İşçilerin İş sözleşmeleri bu nedenle çalışmadıkları için feshedilemez ve yerine yeni işçi alınamaz, bu işler başkalarına yaptırılamaz.”
Gayet açık…
İşçiler işbaşı yapmadığı zaman, patron ne yapabilir?
Patronun yapacağı en kestirme ve hayırlı iş, o da bir an evvel işçi ücretlerini ödemesidir.
Kısacası patronlar ücretleri geciktirdiğinde; işçiler birey veya toplu olarak iş bırakma hakkına sahiptir.
İşbaşı yapmayan işçilere yönelik İşveren ücret kesintisi yapma, zarar faturası çıkarma, işten çıkartma, sürgün etme, ağır iş verme vb davranışlara giremez.

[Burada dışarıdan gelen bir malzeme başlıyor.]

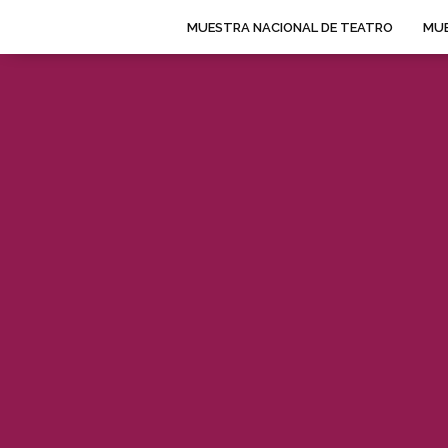
MUESTRA NACIONAL DE TEATRO
MUE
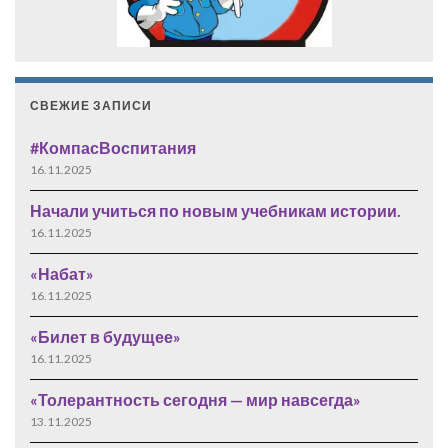
СВЕЖИЕ ЗАПИСИ
#КомпасВоспитания
16.11.2025
Начали учиться по новым учебникам истории.
16.11.2025
«Набат»
16.11.2025
«Билет в будущее»
16.11.2025
«Толерантность сегодня — мир навсегда»
13.11.2025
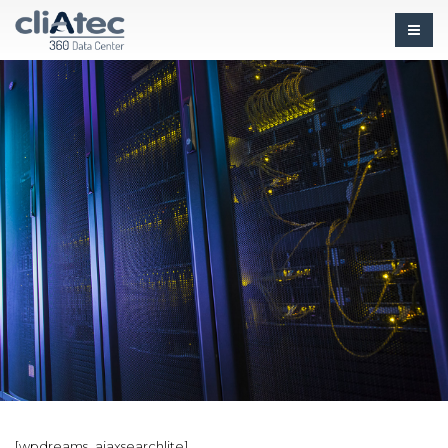
[wpdreams_ajaxsearchlite]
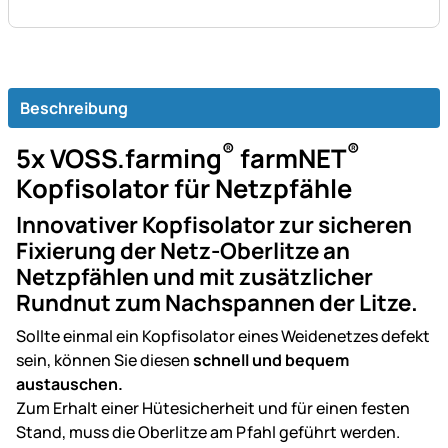
Beschreibung
®
®
5x VOSS.farming
farmNET
Kopfisolator für Netzpfähle
Innovativer Kopfisolator zur sicheren
Fixierung der Netz-Oberlitze an
Netzpfählen und mit zusätzlicher
Rundnut zum Nachspannen der Litze.
Sollte einmal ein Kopfisolator eines Weidenetzes defekt
sein, können Sie diesen
schnell und bequem
austauschen.
Zum Erhalt einer Hütesicherheit und für einen festen
Stand, muss die Oberlitze am Pfahl geführt werden.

Girse de bunlar suçtur ve hukuksuzluk sayılır.
Patronun “İşbaşı yapın yoksa tutanak tutacağım, işten atacağım” gibi tehditleri boştur.
İşçi “yap görelim” derse, o patron veya vekili, sesini kesecek ve işinin geleceğini düşünmek zorunda kalacaktır.
Örneğin temizlik işçileri iş bırakıp çöpleri toplamazsa ne olur? Taşeron sağlık işçisi işini yapmaz ise hastanenin halini düşünelim. Ya da PTT kargo işçileri ücretlerini gecikmeli aldığı durumda, kargoda gıda ürünü olduğunu ve birkaç gün iş bıraktıklarını düşünelim. Tonlarca gıdalar bozulacak ve patron ceza ödemek zorunda kalacaktır. Ancak o bunu göze alamaz.
Sendikal örgütlülüğü sağlayan işyerlerinde veya işçi birliğinin var olduğu işyerlerinde, patronlar iş bırakma riskini göze alamadığı için genellikle ücretler zamanında ödenir.
Bunu sağlayan işçinin kendi üretimden gelen gücünün bilincinde olarak birlik içinde ve kararlı olmasıdır.
O nedenle işçi hakkına sahip çıkmalı, kazanılmış yasal ve meşru hakların bilincinde, üretimden gelen gücünün de farkına olmalıdır.